3 The Court adopted the Report and Recommendation of the Honorable Steven Tiscione, U.S.M.J., regarding Plaintiff’s motion to conditionally certify the collective under the FLSA. provide them with wage and hour notices upon hiring and as legally required thereafter, and (iv) provide them with proper wage statements for each payment period. (Id. ¶ 18.) Plaintiff specifically alleged that Defendants engaged in “time-shaving” by reducing the amount of hours that every employee worked on a given day. (See, e.g., id. ¶ 27.) Defendant Yun was deposed on September 27, 2019. (Deposition of Insun Yun (“Yun Dep.”), Dkt. 56-7, at 1.) At the deposition, Yun explained that he started operating Green & White in February 2018, replacing another dry-cleaning operation at that location and hiring all of its employees. (Id. at 8:2, 17:15–18:5.) Green & White is a “wholesale” dry cleaner, meaning that each day, Green & White employees pick up clothes from dry cleaning stores that do not have their own dry-cleaning machinery, clean and press those clothes, and then return them on the same day. (Id. at 22:20–21; Dec. 23, 2019 Affidavit of Insun Yun (“Yun Aff. I”), Dkt. 34, ¶ 10.) To sustain that operation, Green & White has several categories of employees, including spotters, dry clean pressers, laundry pressers, taggers, baggers, cleaners, and drivers. (Yun Dep., Dkt. 56-7, at 10:12–16; Yun Aff. I, Dkt. 34, ¶ 10, 13; Mar. 5, 2021 Affidavit of Insun Yun, (“Yun Aff. II”), Dkt. 59, ¶ 11.) According to Yun, all categories of employees start at the same time, 7:30 a.m., but they

have different amounts of work to do, so they all end at different times. (Yun Dep., Dkt. 56-7, at 40:3–21.) Green & White utilizes a punch card system—used by all categories of employees— where the workers punch in when they arrive and punch out when they leave. (Id. at 20:5–14, 49:21–50:12.) Defendants, however, do not pay the employees for the exact number of hours for which they are clocked in. Instead, Yun reviews the punch cards and modifies the employees’ hours in several respects. According to Yun, he applies these modifications to all of his employees uniformly.

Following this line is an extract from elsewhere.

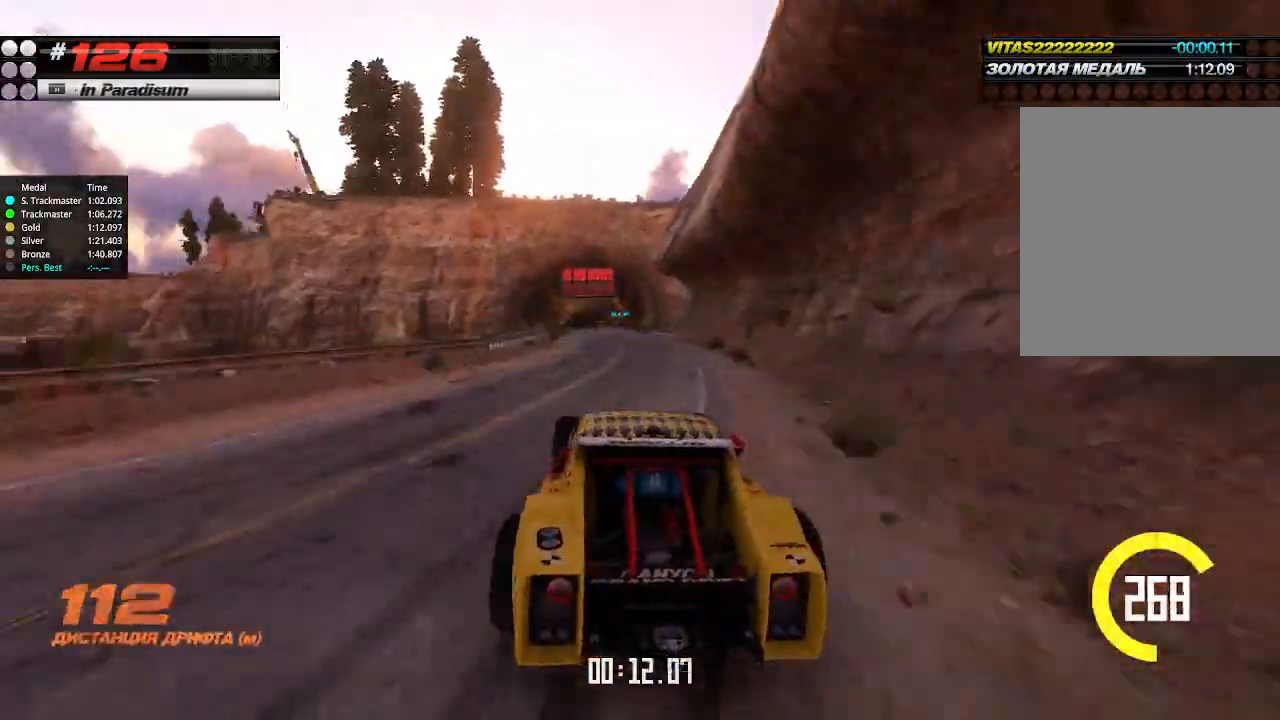
{"keys": ["up"], "events": []}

First, he deducts any amount of time that employees are punched in before 7:30 a.m., because they cannot legitimately start working until 7:30 a.m. (Id. at 53:3–54:8.) Second, he deducts a full 30 minutes from every non-exempt employees’ hours each day, for a lunch break, even though the employees do not clock out or back in for lunch. (Id. at 55:14–58:20.) Third, he rounds every employee’s end time down to the nearest hour.4 (Id. at 58:21–59:3.) Yun also testified that no Green & White employees ever work more than ten hours per day because he

knows that if they do, he has to pay them more (id. at 29:25–30:5), and that all Green & White employees receive the same wage and hour notices and wage statements (see id. 27:5–15, 49:21– 50:12). On November 22, 2019, Plaintiff moved to certify the FLSA collective pursuant to 29 U.S.C. § 216(b). (Dkt. 31.) Plaintiff did not submit Yun’s entire deposition with that motion. Instead, she submitted only two isolated pages of the roughly 80-page transcript. (Compare Dkt. 32-3, with Yun Dep., Dkt. 56-7.) Plaintiff also submitted a declaration stating that she had worked as a dry clean presser, and providing details about how she had spoken with five other employees— all dry clean pressers—about how they all had been subjected to similar time-shaving practices, and received the same deficient wage and hour notices and wage statements. (Nov. 20, 2019

Declaration of Herlinda Francisco (“Francisco Decl. I”), Dkt. 33.) Magistrate Judge Tiscione issued a Report and Recommendation to this Court on that motion on April 20, 2020. (Report and Recommendation (“R&R”), Dkt.